# Media bags for Eheim 2217



## frozennorth (Dec 16, 2008)

I'm ordering an Eheim 2217 as a second filter. Since it doesn't have any trays I would like to use bags for the bio media to make maintenance easier. What size of media bag should I look for?

Thank You


----------



## PfunMo (Jul 30, 2009)

I'm in the same shape. A major pain with the Ehiem is keeping the media parted. :x Using the barrels and the rock stuff, I want a bag to put one or the other into. Finding none that fit the round space so that bypass is minimum, I'm having the wife sew one up in a round shape. Nylon net seems to be the way I'm going. Very cheap and lasts a long time.


----------



## frozennorth (Dec 16, 2008)

I'm not too concerned about the bag being round. I think a square or rectangle ones should work too since the bag itself doesn't really take up any room. It just has to be big enough to fit the round shape. Just wondering about the size I should look for.


----------



## Mussin (Oct 30, 2008)

I just pack mine full of poly-fill from walmart. Its like 3 bucks a bag and will last for ever.

Jeremy


----------



## frozennorth (Dec 16, 2008)

The filter comes with media included so I want to use it.
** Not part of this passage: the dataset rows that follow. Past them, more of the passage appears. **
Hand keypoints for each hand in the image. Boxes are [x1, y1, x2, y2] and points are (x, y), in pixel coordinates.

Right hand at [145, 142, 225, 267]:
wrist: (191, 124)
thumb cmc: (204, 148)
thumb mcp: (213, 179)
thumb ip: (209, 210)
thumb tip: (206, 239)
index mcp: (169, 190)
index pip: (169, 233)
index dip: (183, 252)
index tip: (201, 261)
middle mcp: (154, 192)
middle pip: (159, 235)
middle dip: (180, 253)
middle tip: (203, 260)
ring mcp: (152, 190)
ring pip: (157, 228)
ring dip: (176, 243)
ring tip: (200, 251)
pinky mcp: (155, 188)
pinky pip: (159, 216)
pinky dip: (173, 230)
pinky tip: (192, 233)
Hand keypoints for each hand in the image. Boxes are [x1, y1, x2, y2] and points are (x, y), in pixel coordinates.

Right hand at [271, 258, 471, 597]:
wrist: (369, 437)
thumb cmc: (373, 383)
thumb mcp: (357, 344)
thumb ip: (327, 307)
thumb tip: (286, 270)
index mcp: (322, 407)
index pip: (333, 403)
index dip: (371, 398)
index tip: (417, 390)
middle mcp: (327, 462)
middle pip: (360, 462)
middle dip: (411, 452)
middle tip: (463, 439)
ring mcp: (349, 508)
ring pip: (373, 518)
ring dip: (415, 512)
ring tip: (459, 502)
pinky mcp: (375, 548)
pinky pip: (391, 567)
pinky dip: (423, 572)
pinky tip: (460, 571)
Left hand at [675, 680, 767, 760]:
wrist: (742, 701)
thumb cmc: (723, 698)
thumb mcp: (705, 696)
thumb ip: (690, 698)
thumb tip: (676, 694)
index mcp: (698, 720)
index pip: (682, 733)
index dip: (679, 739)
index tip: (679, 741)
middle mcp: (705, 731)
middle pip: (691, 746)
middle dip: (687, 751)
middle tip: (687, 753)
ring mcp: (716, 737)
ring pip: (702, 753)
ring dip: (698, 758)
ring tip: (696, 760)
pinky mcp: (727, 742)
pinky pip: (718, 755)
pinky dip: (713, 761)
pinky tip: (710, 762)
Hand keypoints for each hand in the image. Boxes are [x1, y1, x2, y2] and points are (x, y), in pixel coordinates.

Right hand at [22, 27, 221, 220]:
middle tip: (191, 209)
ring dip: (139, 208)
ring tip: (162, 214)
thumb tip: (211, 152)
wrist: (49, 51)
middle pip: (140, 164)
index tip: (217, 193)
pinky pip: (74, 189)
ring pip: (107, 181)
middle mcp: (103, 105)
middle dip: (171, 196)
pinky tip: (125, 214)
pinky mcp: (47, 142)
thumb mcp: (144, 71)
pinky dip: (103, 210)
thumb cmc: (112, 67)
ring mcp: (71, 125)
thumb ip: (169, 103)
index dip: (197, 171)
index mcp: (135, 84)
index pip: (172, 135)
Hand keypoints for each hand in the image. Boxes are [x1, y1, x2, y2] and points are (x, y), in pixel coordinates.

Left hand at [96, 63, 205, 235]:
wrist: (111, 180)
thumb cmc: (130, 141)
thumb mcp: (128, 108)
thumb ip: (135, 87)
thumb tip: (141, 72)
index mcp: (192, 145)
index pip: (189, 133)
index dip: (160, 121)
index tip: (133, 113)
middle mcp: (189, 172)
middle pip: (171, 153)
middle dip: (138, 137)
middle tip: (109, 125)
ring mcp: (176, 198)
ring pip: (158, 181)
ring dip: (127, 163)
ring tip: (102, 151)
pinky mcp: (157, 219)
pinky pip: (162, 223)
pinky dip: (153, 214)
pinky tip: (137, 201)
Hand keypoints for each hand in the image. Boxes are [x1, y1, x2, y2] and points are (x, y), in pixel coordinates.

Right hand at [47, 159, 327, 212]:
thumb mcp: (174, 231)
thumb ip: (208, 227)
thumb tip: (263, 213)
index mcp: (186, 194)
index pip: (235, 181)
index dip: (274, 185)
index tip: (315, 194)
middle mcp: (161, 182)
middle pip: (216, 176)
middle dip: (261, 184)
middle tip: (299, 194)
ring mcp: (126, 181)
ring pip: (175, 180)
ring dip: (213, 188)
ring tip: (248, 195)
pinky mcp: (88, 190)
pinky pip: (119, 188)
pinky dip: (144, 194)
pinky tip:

I do have polyfill also and use it if there is space left.


----------



## KaiserSousay (Nov 2, 2008)

Pretty cheap, available at HD/Lowes.. 
or
Knee high womans hose
or 
Fiberglass window screen, cut to size.. 
or 
For hardcore DIYers, you could cut plastic discs for media separators and silicone any of the above to them. 
or 
Be on the look-out for a container that would give a good, snug fit into the canister, then mod it for your trays...
Pay no attention to the looks you will get when you grab stuff off of the shelves, throw your measuring tape on them, and either grin or shake your head in despair.


----------



## frozennorth (Dec 16, 2008)

I found out that some laundry bags work great too. I'm looking for something that contains the media and I can just lift the whole bag out and swish it in tank water (not in the tank though  ). I'm sure I'll find something.


----------



## TKC747 (Dec 5, 2008)

http://www.marinedepot.com/ps_searchItem.aspx?idcategory=FIFMFB


----------